Structural and Chemical Biology of the Human Microbiome
Drugs and the Gut Microbiome
We are unraveling how drugs affect the composition and activity of the gut microbiota. Drugs, or their metabolites, directed to the GI tract for excretion interact functionally in a variety of ways with factors unique to the gut microbiome. Preventing the reactivation of cancer drugs in the GI tract alleviates the toxicity these compounds cause, which limited their efficacy in humans. We have elucidated how the colon and pancreatic cancer drug irinotecan and the tyrosine kinase inhibitor regorafenib are reactivated by gut microbial enzymes. We have then provided effective and targeted small molecules that block this reactivation. Furthermore, we have demonstrated that NSAIDs, the most widely used drugs in the world, cause gut toxicity that leads to inflammation, bleeding and ulceration, and have been able to alleviate this damage in animal models. This is an active project with much more to do for the drugs listed above, and with many more drugs to examine in the future.
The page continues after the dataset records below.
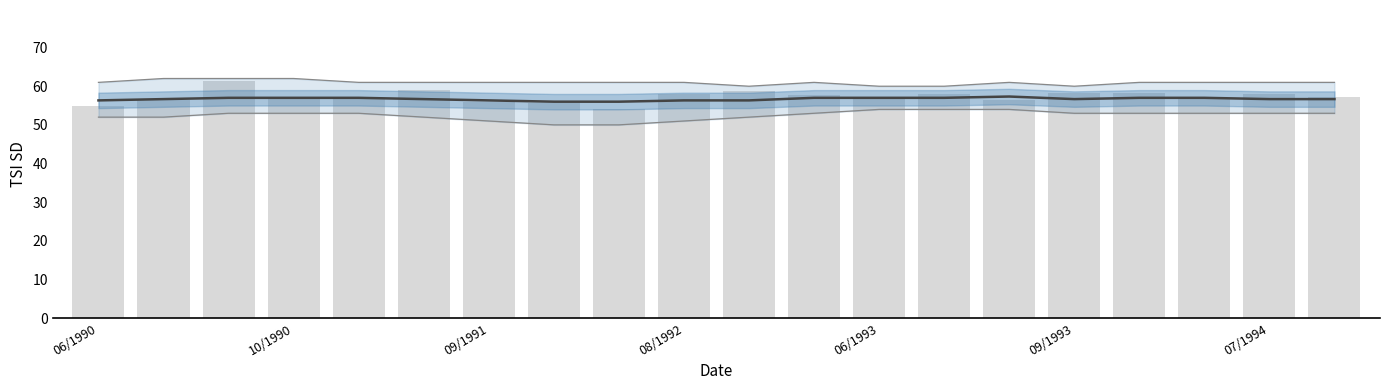

The chart shows a value of 57.0 at 17. True or false?

True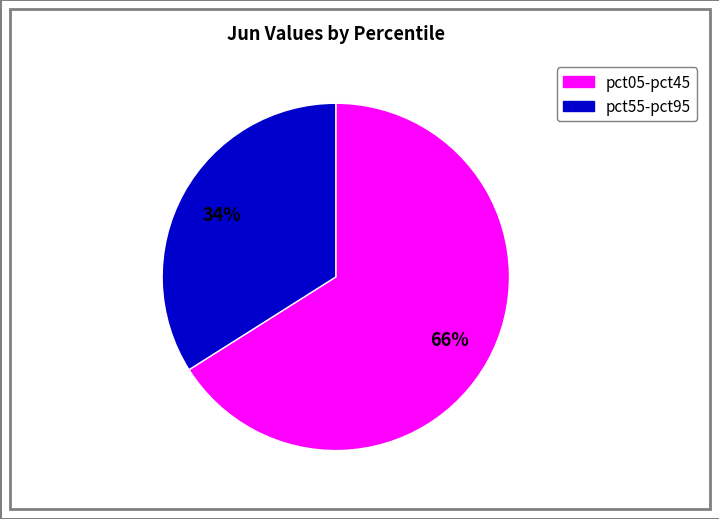

Does any single category account for the majority?

Yes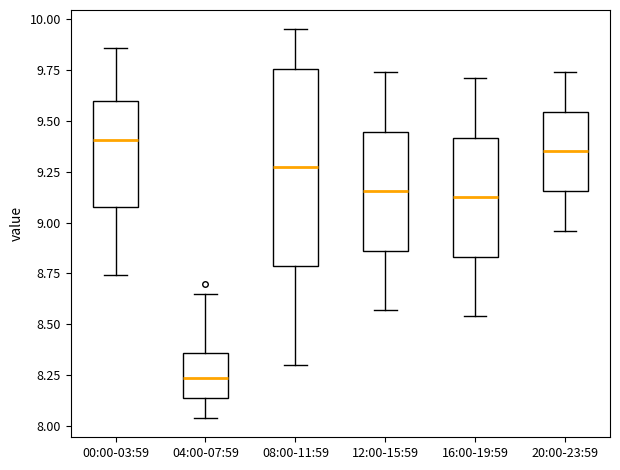

Comparing the boxes themselves (not the whiskers), which one is the tallest?

08:00-11:59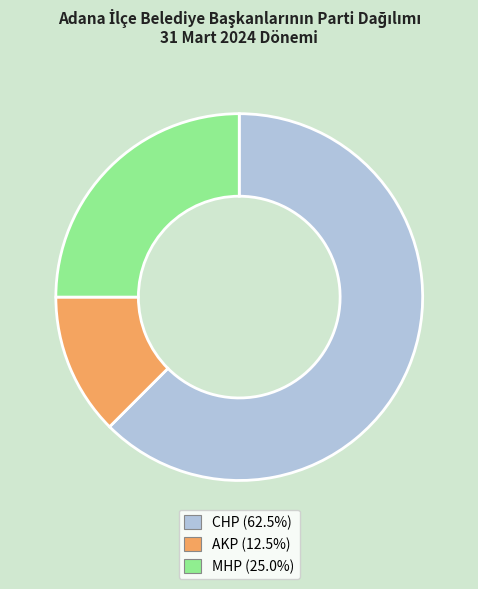

Between AKP and MHP, which is larger?

MHP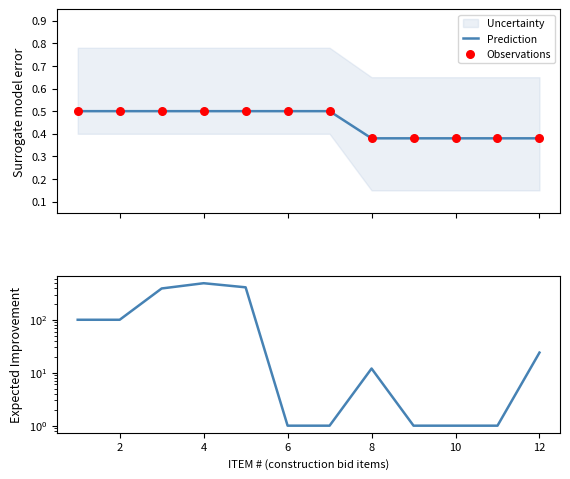

What is the maximum value for Prediction?

0.5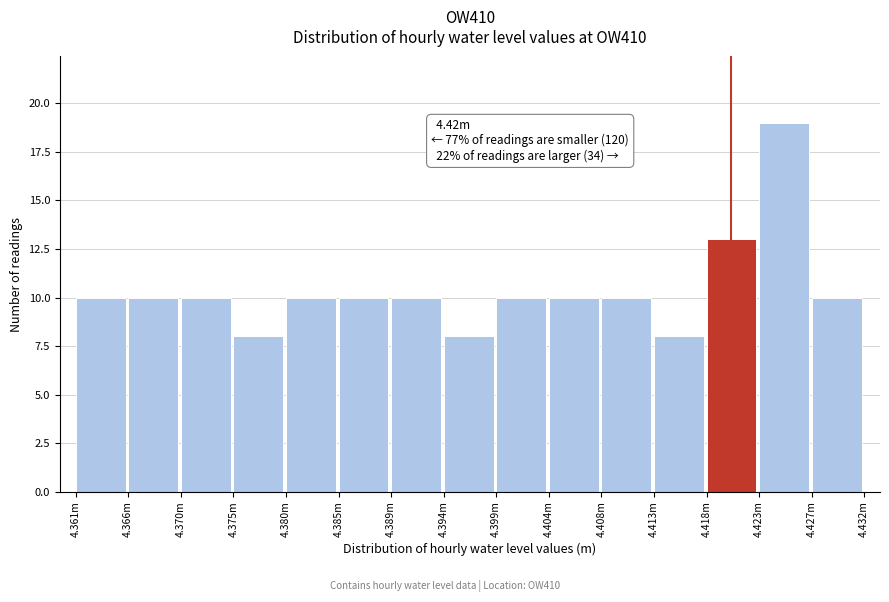

Reading left to right, extract all data points from this chart.

10	10	10	8	10	10	10	8	10	10	10	8	13	19	10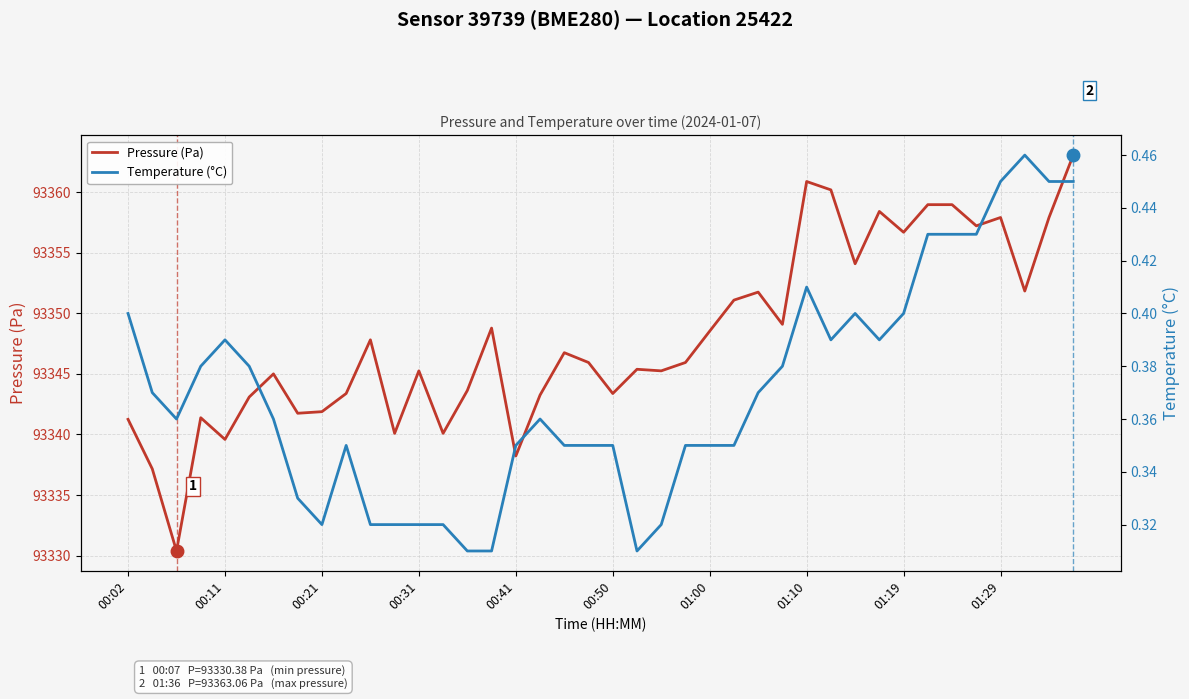

Is this an area chart (filled region under the line)?

No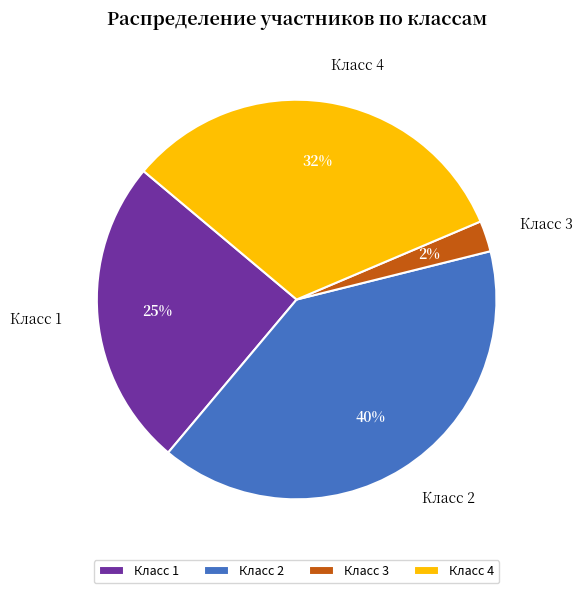

To the nearest percent, what percentage of the pie is Класс 2?

40%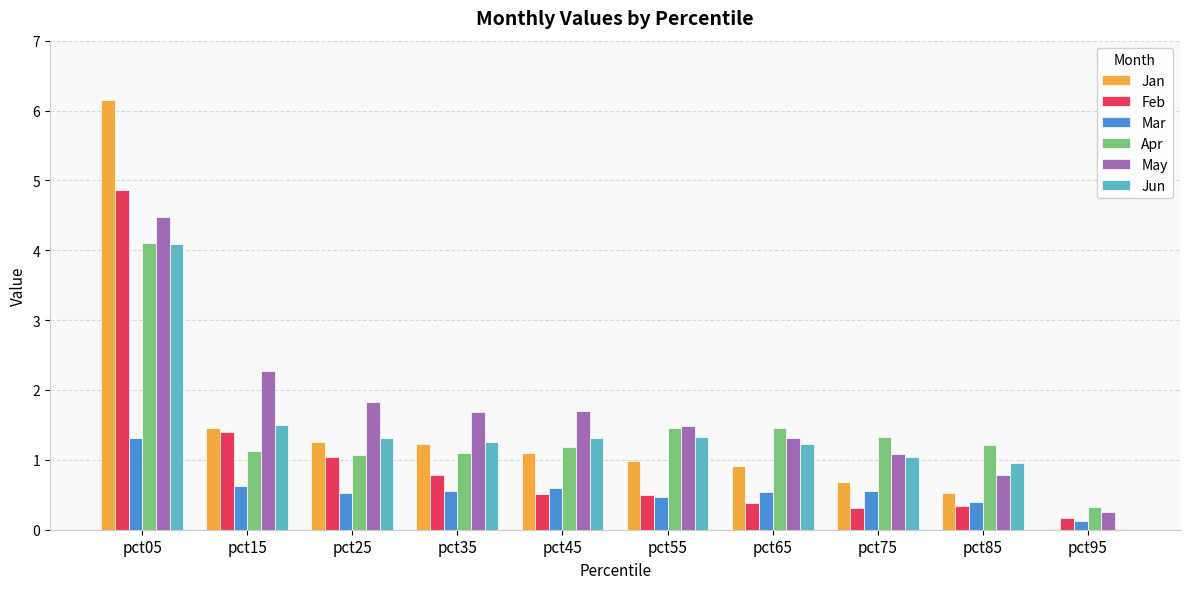

What is the difference between the May values at pct55 and pct05?

3.0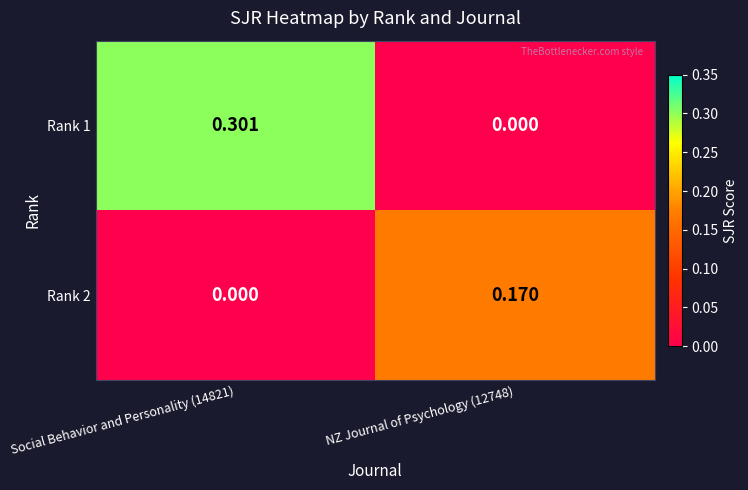

How many positive values does the Rank 2 series have?

1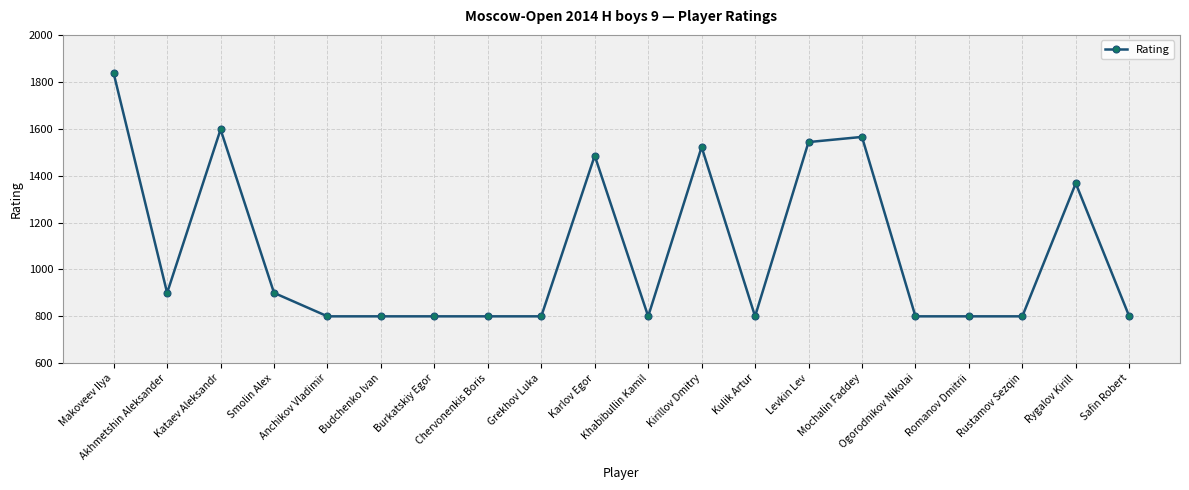

Between Chervonenkis Boris and Rygalov Kirill, which is larger?

Rygalov Kirill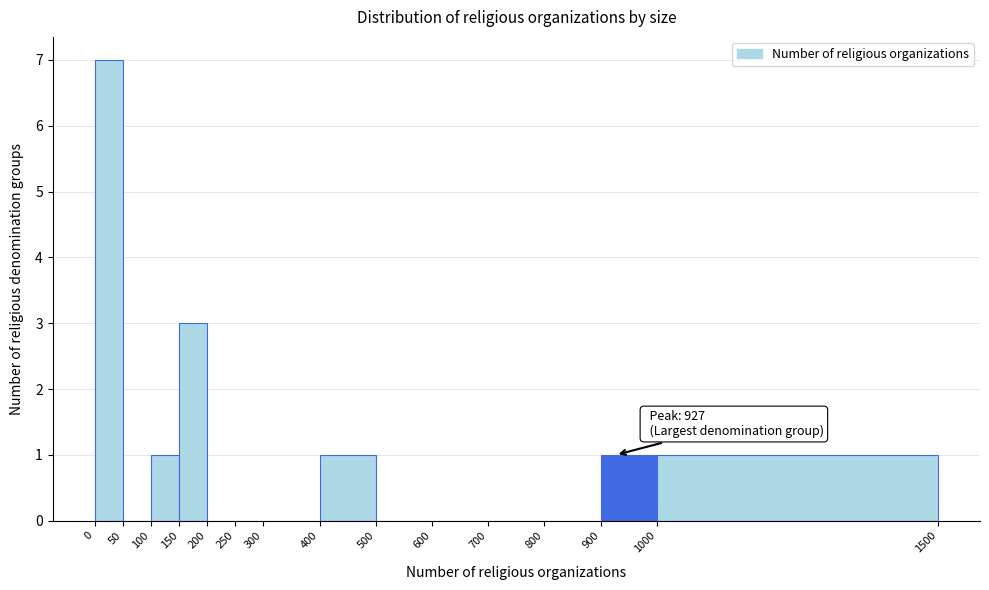

Which range on the x-axis has the tallest bar?

0 to 50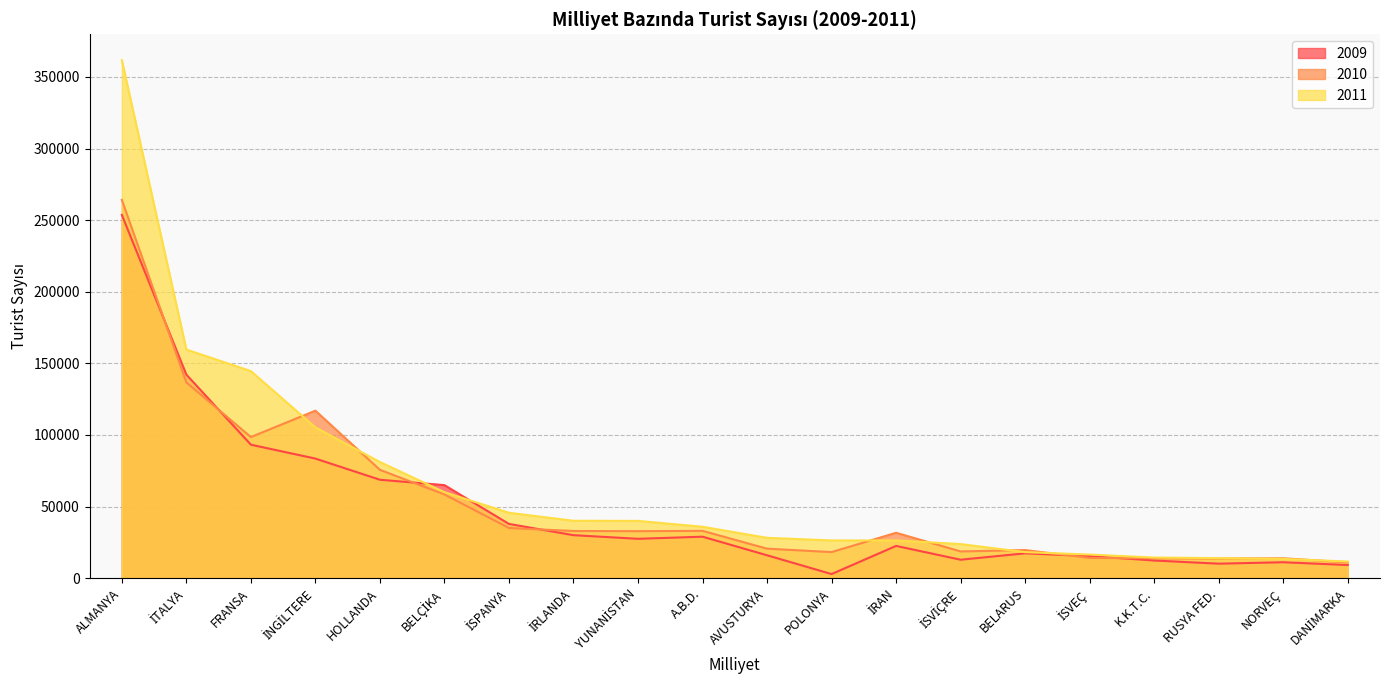

What is the value of the 2010 point at the 8th from the left?

32929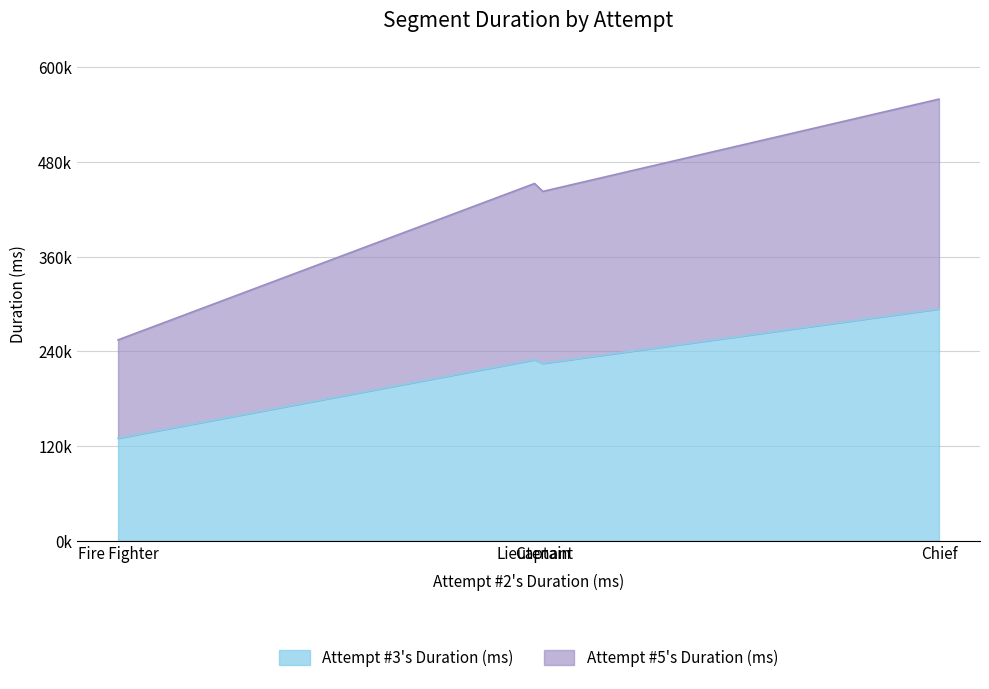

True or false: Attempt #3's Duration (ms) and Attempt #5's Duration (ms) cross at least once.

False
Hormones, Neurotransmitters, and the Gut Microbiome
We are examining how endobiotic hormones and neurotransmitters are metabolized by the gut microbiome. We have already shown that estrogens serve as substrates for a subset of gut microbial beta-glucuronidase enzymes. We are extending these studies to include a wide range of hormones and neurotransmitters. Local and systemic effects of gut reactivated hormones may drive several disease states that present in idiosyncratic ways due to variabilities in the gut microbiome. Indeed, our recent presentation of an activity-based probe-enabled proteomics pipeline effective for selecting individual proteins from the complexity of human feces is a key step toward understanding the functional roles gut proteins have on human physiology. This is an active project with many crucial compounds left to examine.
New Therapeutics Targeting the Gut Microbiome
We pioneered the development of drugs that specifically, potently and non-lethally control the impact of the gut microbiota on mammalian physiology. Starting with cancer drugs and extending into other indications, we have established gut microbial enzyme families as targets of novel inhibitors, and have advanced these inhibitors into animal studies and subsequent development. This is an active project that links structural and chemical biology to drug discovery and the gut microbiota.